Find the potential difference V_a – V_b in the circuits shown in the figure.

Answer 1

Applying KVL in loop 1, we get:-

\[i_1 R_2 - E_2 + \left( i_1 + i_2 \right) R_3 = 0\]

\[( R_2 + R_3 ) i_1 + R_3 i_2 = E_2 ...........(1)\]

Applying KVL in loop 2, we get:-

\[i_2 R_1 - E_1 + \left( i_1 + i_2 \right) R_3 = 0\]

\[\left( R_1 + R_3 \right) i_2 + R_3 i_1 = E_1 .............(2)\]

Multiplying equation (1) by (R₁+R₃) and (2) by R₃ and then subtracting (2) from (1), we get:-

\[i_1 = \frac{E_2 \left( R_1 + R_3 \right) - E_1 R_3}{\left( R_1 R_2 + R_2 R_3 + R_3 R_1 \right)}\]

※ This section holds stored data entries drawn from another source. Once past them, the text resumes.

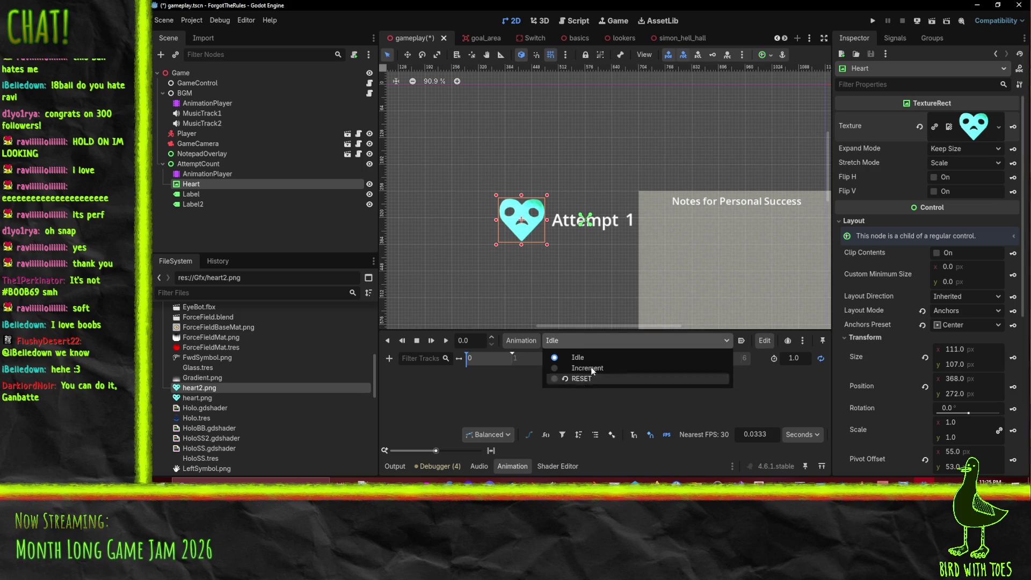
click(518, 343)
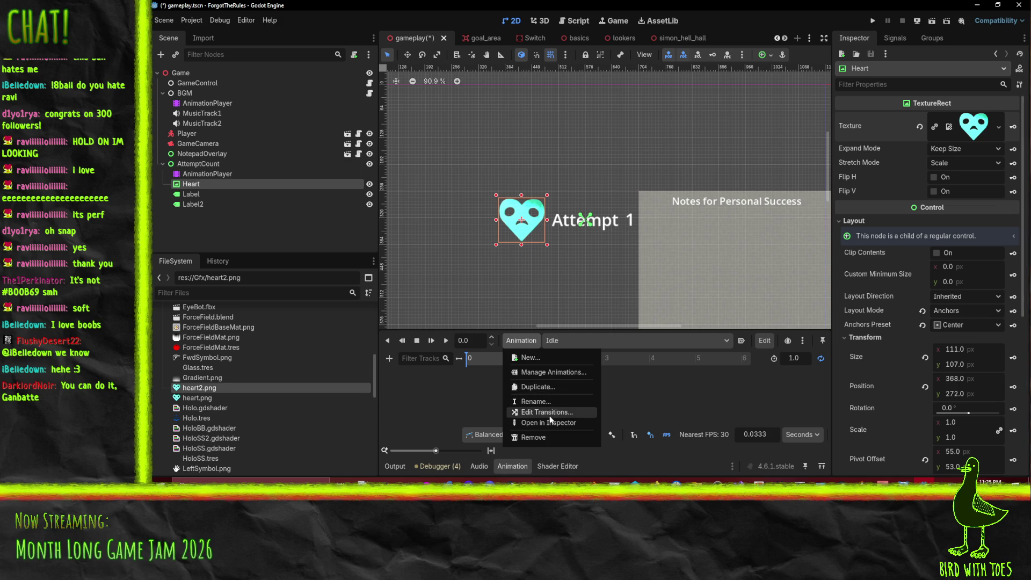
click(543, 402)
text(Enter)
key(Return)
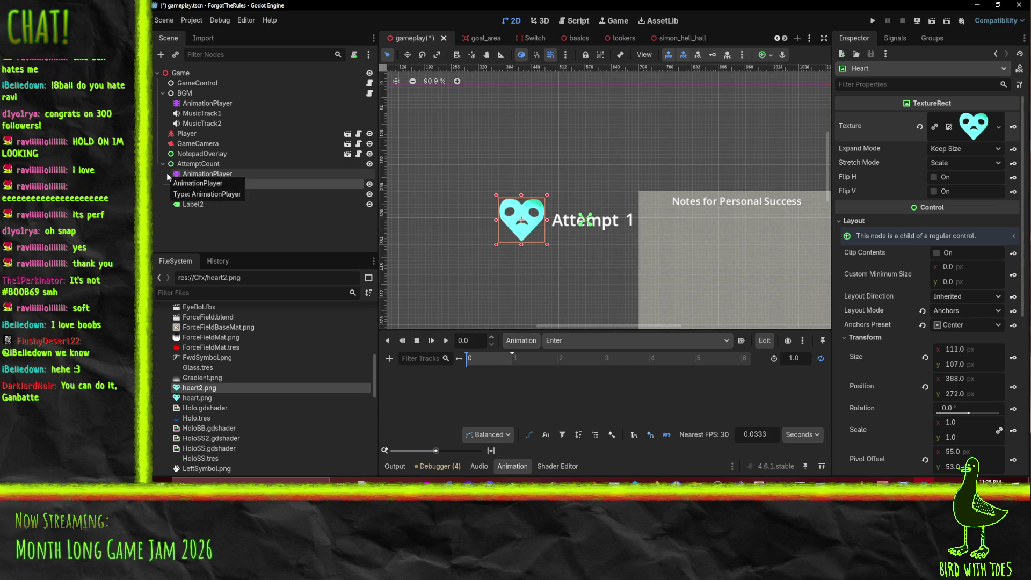
Restore the normal heart texture on Heart and key it on a texture track in Enter.
click(919, 127)
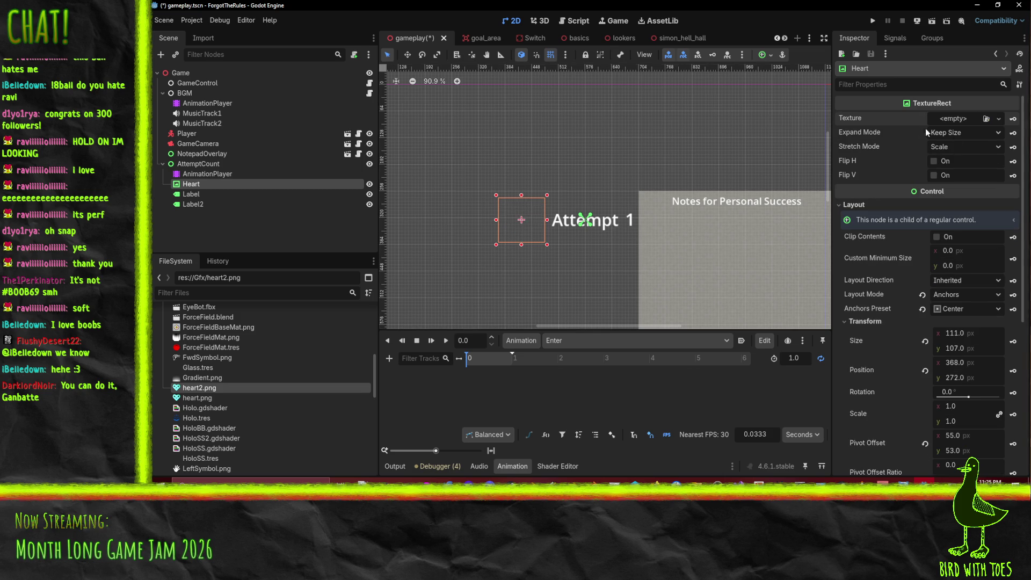
click(953, 118)
click(925, 342)
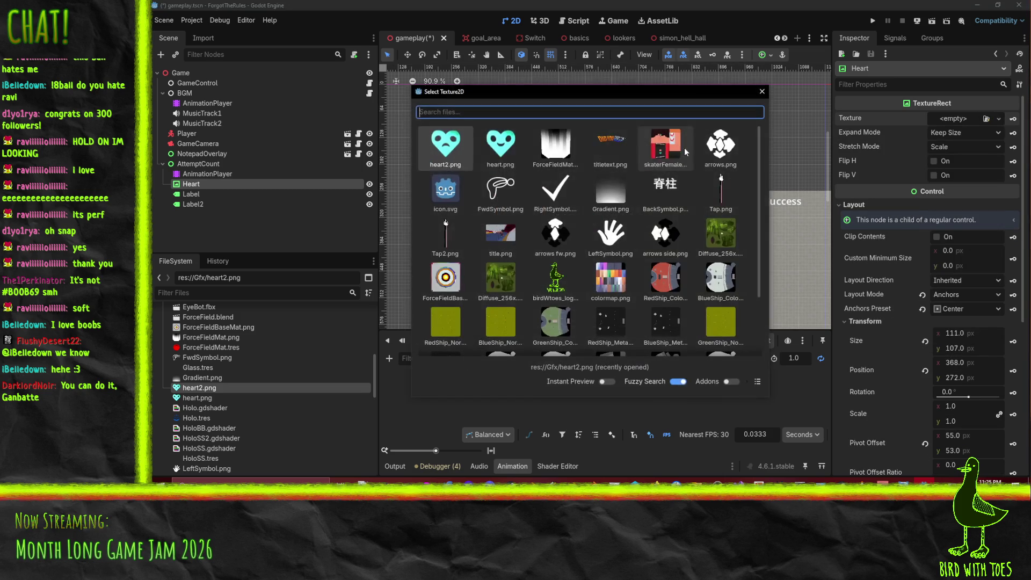
double_click(488, 147)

Similarly, multiplying equation (1) by R₃ and (2) by (R₁+R₃), and then subtracting (2) from (1), we get:-

\[i_2 = \frac{E_1 \left( R_2 + R_3 \right) - E_2 R_3}{\left( R_1 R_2 + R_2 R_3 + R_3 R_1 \right)}\]

From the figure,

\[V_a - V_b = \left( i_1 + i_2 \right) R_3 \]

\[ \Rightarrow V_a - V_b = \left[ \frac{E_1 R_2 + E_2 R_1}{\left( R_1 R_2 + R_2 R_3 + R_3 R_1 \right)} \right] R_3 \]

\[ \Rightarrow V_a - V_b = \frac{\frac{E_1}{R_1} + \frac{E_2}{R_2}}{\frac{1}{R_1} + \frac{1}{R_2} + \frac{1}{R_3}}\]

(b) The circuit in figure b can be redrawn as shown below:-

We can see that it is similar to the circuit in figure a and, hence, the answer obtained will be same.